Osman başını öne eğdi. “Tam da bu nedenlerden.” Sustu. Yalvarır gibi Kevser’e baktı. “Seni kaybetmekten çok korkuyordum.”
“Peki… Ya şimdi?”
“Hep söylemek istedim. Söylemeye kaç kere yeltendim. Korktum. Geri çekildim, beni bırakacağından korktum.”
Sevgi dolu bakışlarıyla Kevser’e döndü, onun duygularını anlamaya çalışıyordu. “O gün apar topar evimden niye kaçtın? Seni ne rahatsız etti?” diye sordu, içindeki merak ve endişeyi gizleyemeyerek.
Kevser düşünceliydi, sözlerini dikkatlice seçerken. “Ortak yaşam alanlarımızda senin çıplak dolaşıyor olma fikrini kaldıramadım,” dedi nazikçe. “Benim kendimi rahat hissedeceğim bir ortam değil. Ortak mekanımızın benim sınırlarım içinde olmadığını görünce panikledim. Sonra gözlerini Osman’a çevirdi ve kararlı bir şekilde konuştu: “Sanırım ben böyle devam edemem.”

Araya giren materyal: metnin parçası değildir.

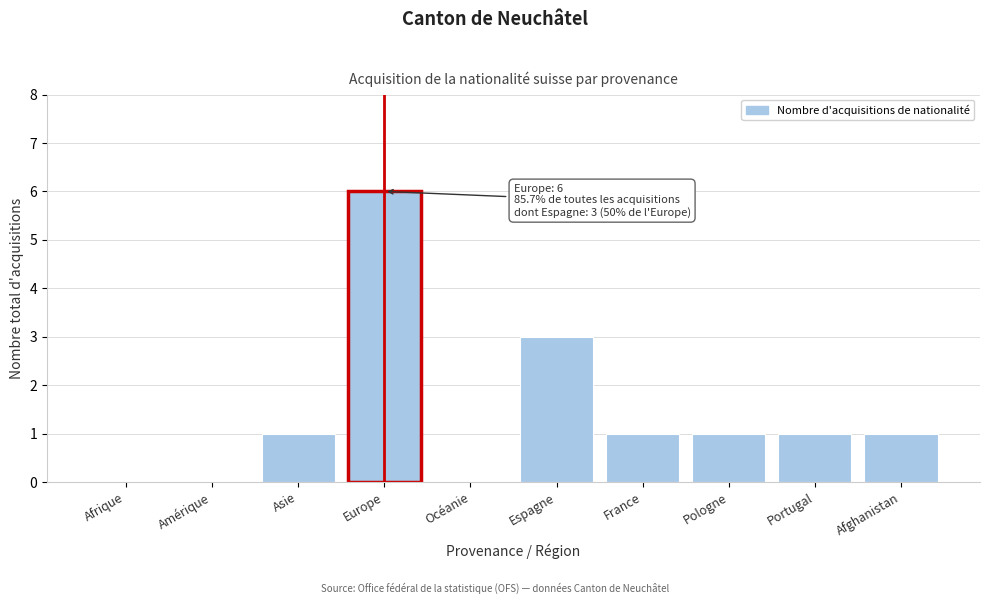

Reading left to right, transcribe all the data shown in this chart.

Afrique=0	Amérique=0	Asie=1	Europe=6	Océanie=0	Espagne=3	France=1	Pologne=1	Portugal=1	Afghanistan=1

Osman, endişe ve panikle doluydu, ancak çözüm bulma arzusuyla yanıp tutuşuyordu. “Ben bu konuyu düşündüm,” dedi aceleyle. “Çözüm olarak da bir tek odamda çıplak dolaşsam, birlikte evi paylaşmayı kabul eder misin?” Önerisini heyecanla dile getirdi, umutla Kevser’in cevabını bekliyordu.

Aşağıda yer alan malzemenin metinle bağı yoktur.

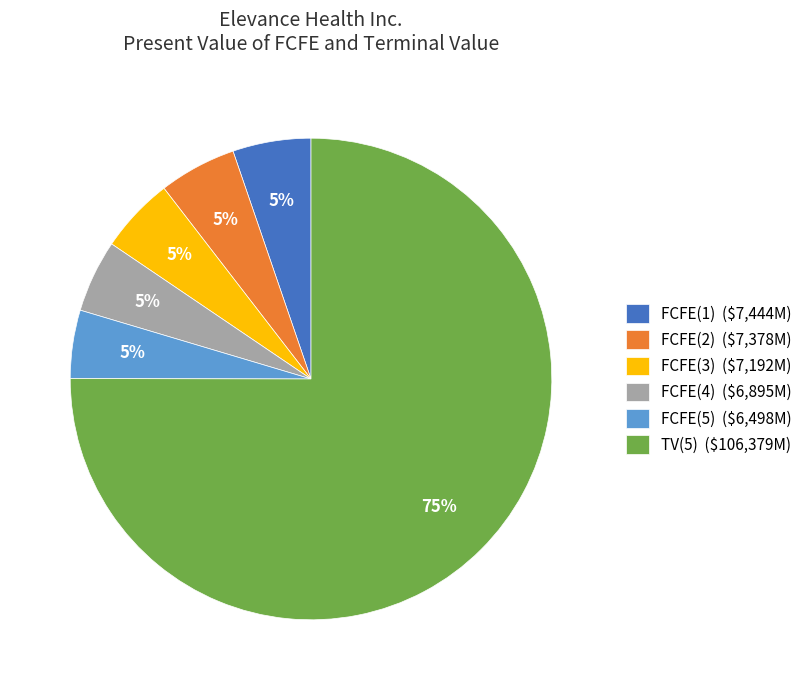

True or false: FCFE(5) accounts for 5% of the total.

True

Kevser, Osman’ın samimi açıklamalarını dinledikten sonra içindeki öfkenin biraz hafiflediğini hissetti. Onun korkularını ve endişelerini anlamak, aralarındaki bağı güçlendirmişti. Sonunda, kendini bir karar verme noktasında buldu.
“Ben de düşünmüştüm ikimizin de mutlu olabileceği buna benzer bir çözümü…Teklifin çok makul. Denemeye hazırım.” dedi gülümseyerek.